Here’s every Shakespearean character I ever played, ranked.
Antonio’s Servant – The Merchant of Venice – 1 Line – Dude, Antonio is a loser and an antisemite and even as a child I knew it. Spent my one line frowning at everybody before running offstage crying. I bombed my first audition and my first live performance. Obviously.

Volumnius – Julius Caesar – 3 lines – My first named part! I definitely wanted to be Strato, who holds the sword that Brutus falls on. But instead, old Volumnius utters his most memorable line (number three of three) “That’s not an office for a friend, my lord,” which I delivered very smugly as I thought fit the characterization of a dude whose name is “Volumnius.” My artistry was growing.
Baptista – The Taming of the Shrew – 68 Lines – The Shakespeare Camp made some bold production choices, and the Taming of the Shrew definitely already felt super regressive by the time we put on the production (in 1995 or 1996). I played Baptista, who is just a super bad dad. Just a terrible dad. My most lines ever on stage! But the 90s were pretty saturated with dads in media. I had recently watched Three Men and a Baby and based my performance on Steve Guttenberg.
Prince Escalus – Romeo and Juliet – 16 Lines – The Prince is interesting because he’s a prince but he’s also mostly a cop? Maybe more of a mayor. My parents and I were watching The Commish and I tried to act like Michael Chiklis (to some success). I got the first big speech and the last big speech of the play. All are punish’d, jerks.

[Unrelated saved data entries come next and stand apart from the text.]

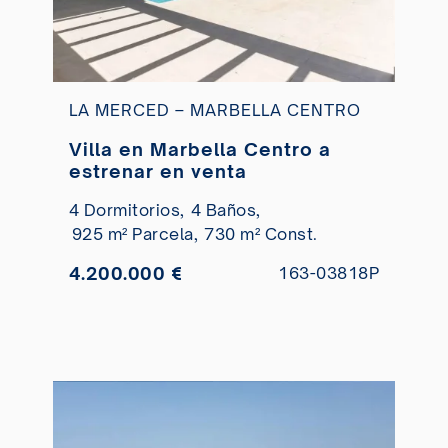
LA MERCED – MARBELLA CENTRO
Villa en Marbella Centro a
estrenar en venta
4 Dormitorios,
4 Baños,
925 m² Parcela,
730 m² Const.
4.200.000 €
163-03818P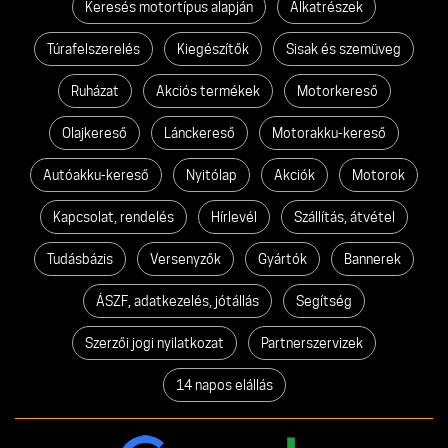
Keresés motortípus alapján
Alkatrészek
Túrafelszerelés
Kiegészítők
Sisak és szemüveg
Ruházat
Akciós termékek
Motorkereső
Olajkereső
Lánckereső
Motorakku-kereső
Autóakku-kereső
Nyitólap
Akciók
Motorok
Kapcsolat, rendelés
Hírlevél
Szállítás, átvétel
Tudásbázis
Versenyzők
Gyártók
Bannerek
ÁSZF, adatkezelés, jótállás
Segítség
Szerzői jogi nyilatkozat
Partnerszervizek
14 napos elállás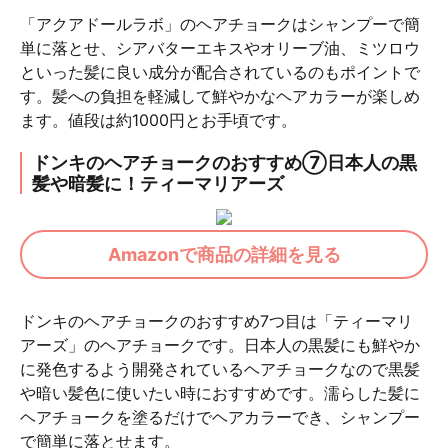
「アクアドールラボ」のヘアチョークはシャンプーで簡
単に落とせ、シアバターエキスやオリーブ油、ミツロウ
といった髪に良い成分が配合されているのもポイントで
す。髪への負担を軽減して鮮やかなヘアカラーが楽しめ
ます。値段は約1000円とお手頃です。
ドンキのヘアチョークのおすすめ⑦日本人の黒
髪や暗髪に！ティーマリアーズ
Amazonで商品の詳細を見る
ドンキのヘアチョークのおすすめ7つ目は「ティーマリ
アーズ」のヘアチョークです。日本人の黒髪にも鮮やか
に発色するよう開発されているヘアチョークなので黒髪
や暗い髪色に使いたい時におすすめです。濡らした髪に
ヘアチョークを塗るだけでヘアカラーでき、シャンプー
で簡単に落とせます。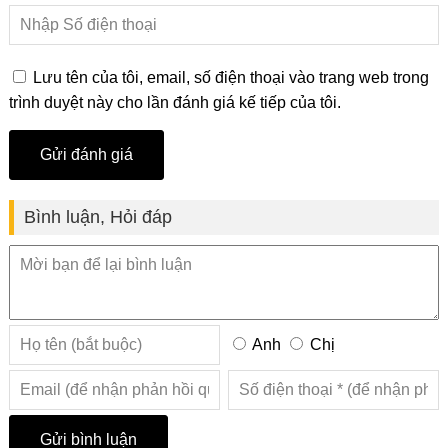
Lưu tên của tôi, email, số điện thoại vào trang web trong
trình duyệt này cho lần đánh giá kế tiếp của tôi.
Bình luận, Hỏi đáp
Anh
Chị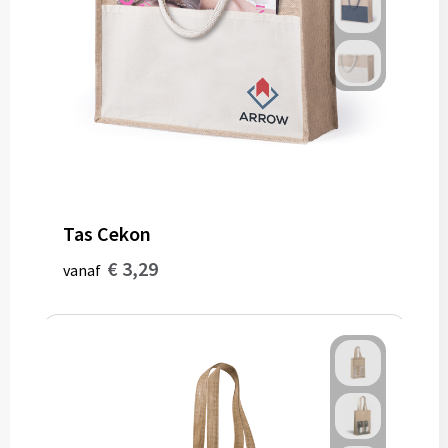
Tas Cekon
€ 3,29
vanaf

Dogberry – Much Ado About Nothing – 52 Lines – Dogberry is the incompetent constable with an inflated sense of his ability and importance. I got such a kick out of playing him because the Kenneth Branagh Much Ado had been released pretty recently, and I thought that Michael Keaton was the shit. He was BATMAN after all.
Puck- A Midsummer Night’s Dream – 33 Lines – Did my first Puck in Shakespeare Camp and my second in a 7th grade school production. So this was probably 1994 or 1995). After all the renaissance dad costumes, it was super fun just wearing a weird swirl of fabric and a ton of face paint! Definitely tried to channel some Goblin King vibes. I got the last speech of the play, too. I loved doing the last speech! You get to do a deep bow and the lights go down. Definitely the pinnacle of my repertoire apart from…
Hamlet – Hamlet – 358 Lines – Lol, jk. We never did Hamlet. I am thinking of naming a future dog Hamlet though. When I get annoyed I’ll call him “some Prince of Denmark,” dismissively af.
My biggest Shakespearean regret is that one year I didn’t do it, and the Camp did Macbeth, and I wanted to be in that blood and guts so bad but my family took a trip to Montana instead. But that was also a good and formative time. I also regret (slightly) that I stopped doing Shakespeare Camp when I got to high school, but by then I had other burgeoning interests like Spell Bowl and being an insufferable, puffed up baby intellectual who carried a copy of the Communist Manifesto around.
Shakespeare Camp forever. From the vantage of my midthirties, I am deeply appreciative of the way the camp empowered us, children, to interpret and claim these immortal plays. How it made me want to try new “fancy” things, like smoking cloves and going to spoken word poetry, but also painting and sculpture and foreign films. If I didn’t do Shakespeare, it would have taken me so much longer to find my way to film and literature. I didn’t actually like acting, to be honest. But I loved being able to make something, and I loved the “production”- the outfits and music and art. The ways in which I am “extra” owe a great deal to Shakespeare Camp.
To paraphrase The Dude Himself, All the world’s a stage, and all the men and women, merely players. They have their exits and their entrances, and one Midwestern tween in her time plays many parts.